At Ciyou & Dixon, P.C., we observe three (3) fundamental misunderstandings many divorce litigants share about trials. Understanding these myths or exceptions should empower you to anticipate them and not get misguided and more frustrated than you already may be about a divorce. We hope this helps you in some small way as you educate yourself about divorce.
You Probably Won’t Get a Decision that Day.
A widespread, but nevertheless incorrect, view is the parties will leave a divorce trial divorced and the issues decided–case closed. In cases that have been pending a long time, some for two or more years, a trial court judge may “divorce” the parties at the end of the trial.
This legally does several things, such as start the time running for a spouse to get COBRA coverage. Emotionally, it frees the parties from the label of “married”, which may be significant for reasons relating to religion or the desire to re-marry. Typically, it allows at least the petitioning spouse to begin closure.
However, the division of assets and liabilities and custody issues may not be decided by an order for several weeks or a few months. This is “normal” and with a little thought, should make sense to you. Likely, the marriage was years in the making. Judges want to reflect and consider the evidence they have heard to make a fair decision. They court just heard the evidence the day of trial.
Also, a number of legal matters may still yet need to occur before the judge issues a decision. For example, the court may provide the parties with an opportunity to a post-trial brief on unique, complex, or novel legal issues a case presents. These take a few days to several for the parties’ counsels to research and draft.
A quite common reason the divorce decree and decision of the court may not be decided for several weeks is special findings. This is nothing more than a detailed written order setting forth the rationale of the trial court’s division of assets and custody decision. Usually, courts allow the parties to submit proposed findings–what evidence to value over other evidence–to decide the case under the law.
These take several hours to prepare. For this reason, courts frequently allow parties two (2) to four (4) weeks to do so. By the trial rules, the court then has ninety (90) days to prepare its own version; usually these are a combination of both sets of proposed findings.
Thus, you will not likely leave the divorce proceeding with all issues decided. However, this is a good thing in order to unwind a complex matter.
A Jury Won’t Decide Your Case and it May not Be Heard by the Elected Judge.
Under Indiana law, there is no right to a jury trial in divorce litigation. In fact, while this right exists in most serious criminal cases and other civil matters, jury trials are actually very rare. These trials account for a statistically insignificant number of cases each year relative to overall cases pending. They are expensive and time consuming.
In addition, it is common for a commissioner, magistrate or judge pro tempore to hear divorce cases. There is a right to have the elected judge hear the case, but it must be asked for at the time a case is filed. The fact that another person, always an attorney, may hear and decide a case is not a negative. It reflects the reality that judges have more work and less time, and divorce cases account for half of civil litigation.
For the most part, the elected judge has a pulse on his or her commissioner, magistrate or judge pro tempore and closely oversees their handling of cases. A litigant should nevertheless be aware of this or else it might be unsettling. The last thing an attorney wants is to have this surprise you and impact your ability to testify.

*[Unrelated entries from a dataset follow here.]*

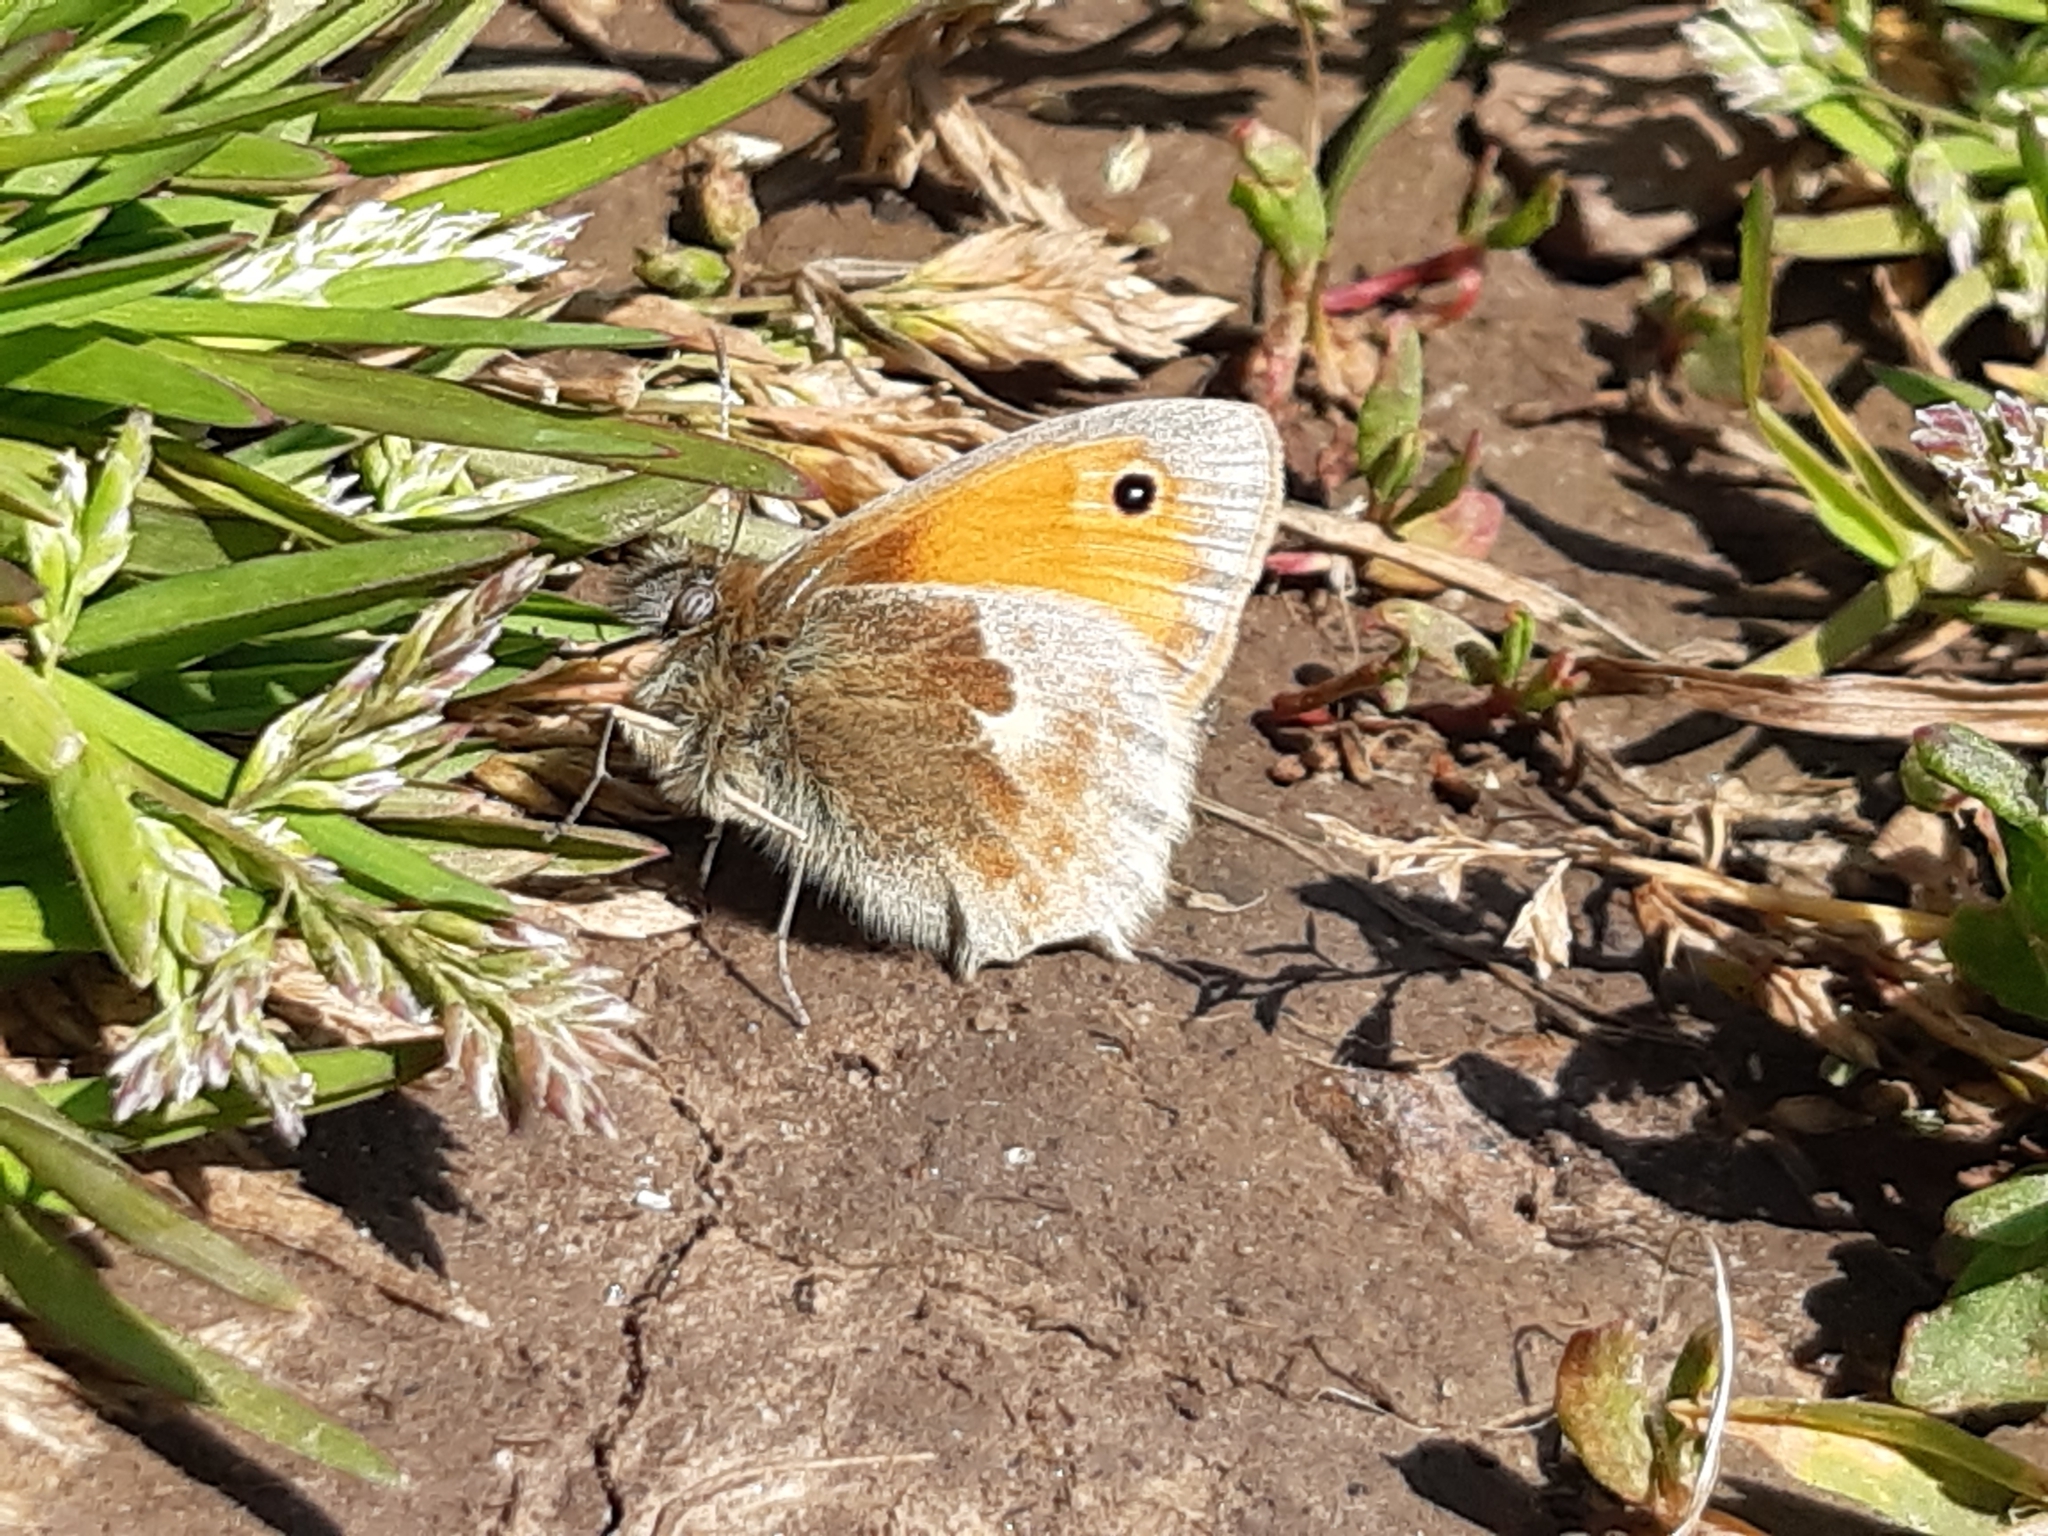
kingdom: Animalia
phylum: Arthropoda
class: Insecta
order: Lepidoptera
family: Nymphalidae
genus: Coenonympha
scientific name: Coenonympha pamphilus
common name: Small heath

Like not being divorced and having your case over on the day the trial concludes, not having your divorce heard by the elected judge is a legal norm not an exception. Anticipating it is the key to being prepared and being a game-day player. In a small number of cases, even your attorney may not learn of this until the time of trial.
You Don’t Win or Lose.
The biggest myth or fallacy about “going to trial” or “trying it” in domestic cases is that there are winners or losers. In fact, winning or losing is terminology foreign to divorce lawyers and courts. The reality should be self-apparent. Even with the most agreeable divorce litigants, the fact is it costs more to run two (2) households.

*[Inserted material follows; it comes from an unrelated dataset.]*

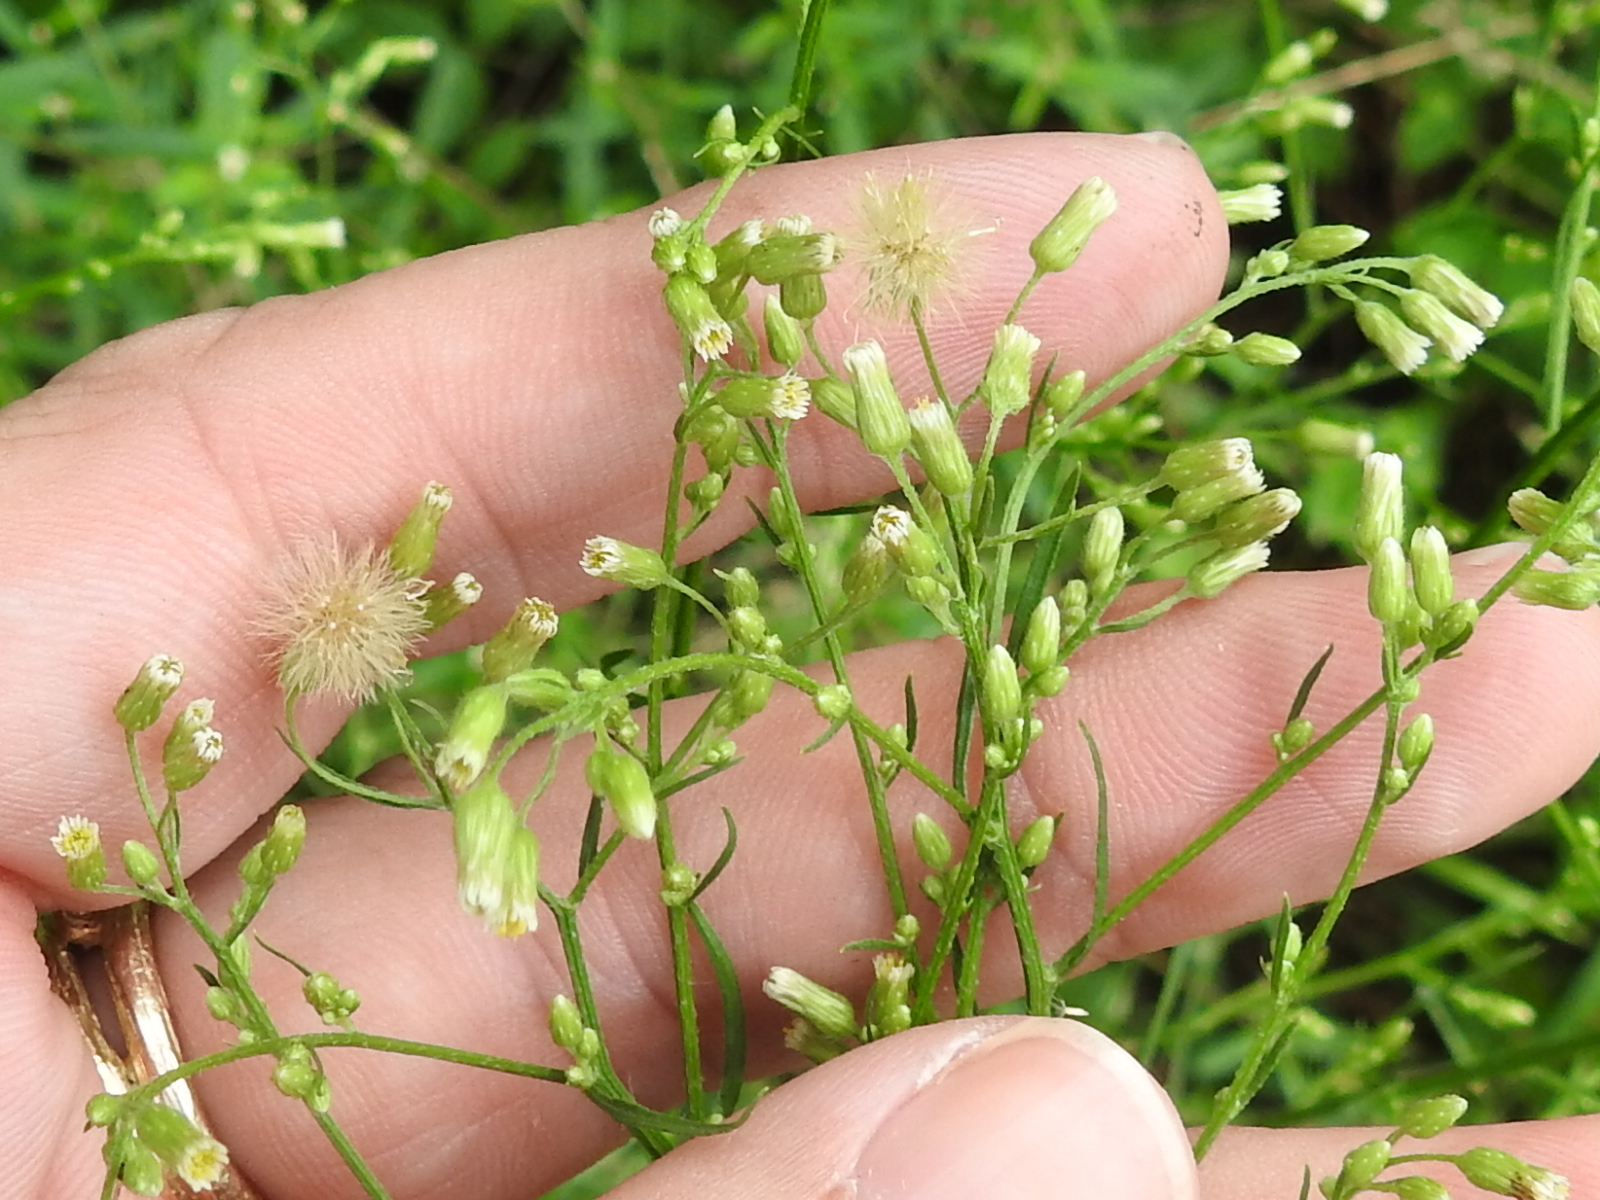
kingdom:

A court cannot change this fact, and this is the good news. In most cases, there are far greater problems; right now it is the marital residence that is “under water.” Neither party may want this home. Or both may desire to maintain it to strengthen their respective custody positions.
The crux may be neither can afford this home individually. The Court may award it, but cannot undo the mortgage. This holds both parties back. The spouse awarded this home may be in denial of reality and kept from moving on by considering where he or she will live later. For the spouse who is not awarded this home, he or she remains on the mortgage. This is bad even if the other spouse diligently pays on the mortgage-this debt factors into the other’s ability to purchase a home and move on.

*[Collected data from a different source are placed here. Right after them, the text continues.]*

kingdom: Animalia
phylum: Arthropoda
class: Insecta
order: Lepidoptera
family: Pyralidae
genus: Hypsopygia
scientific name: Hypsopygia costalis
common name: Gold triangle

Fortunately, property divisions are final and rarely wind up back in court. Where the parties have children, the inability to “win” or “lose” may well play itself over and over throughout the ensuing years. If one parent wants to be back in court, in the name of the children or for some other unsaid reason, that will be the case.
Ciyou & Dixon, P.C. advocates hope these three (3) “surprises” about a divorce trial help you accept the process, time it takes, and focus on productive matters, not unrealistic matters. If so, this blog post has done its job. Ciyou & Dixon, P.C. advocates practice throughout the State Indiana.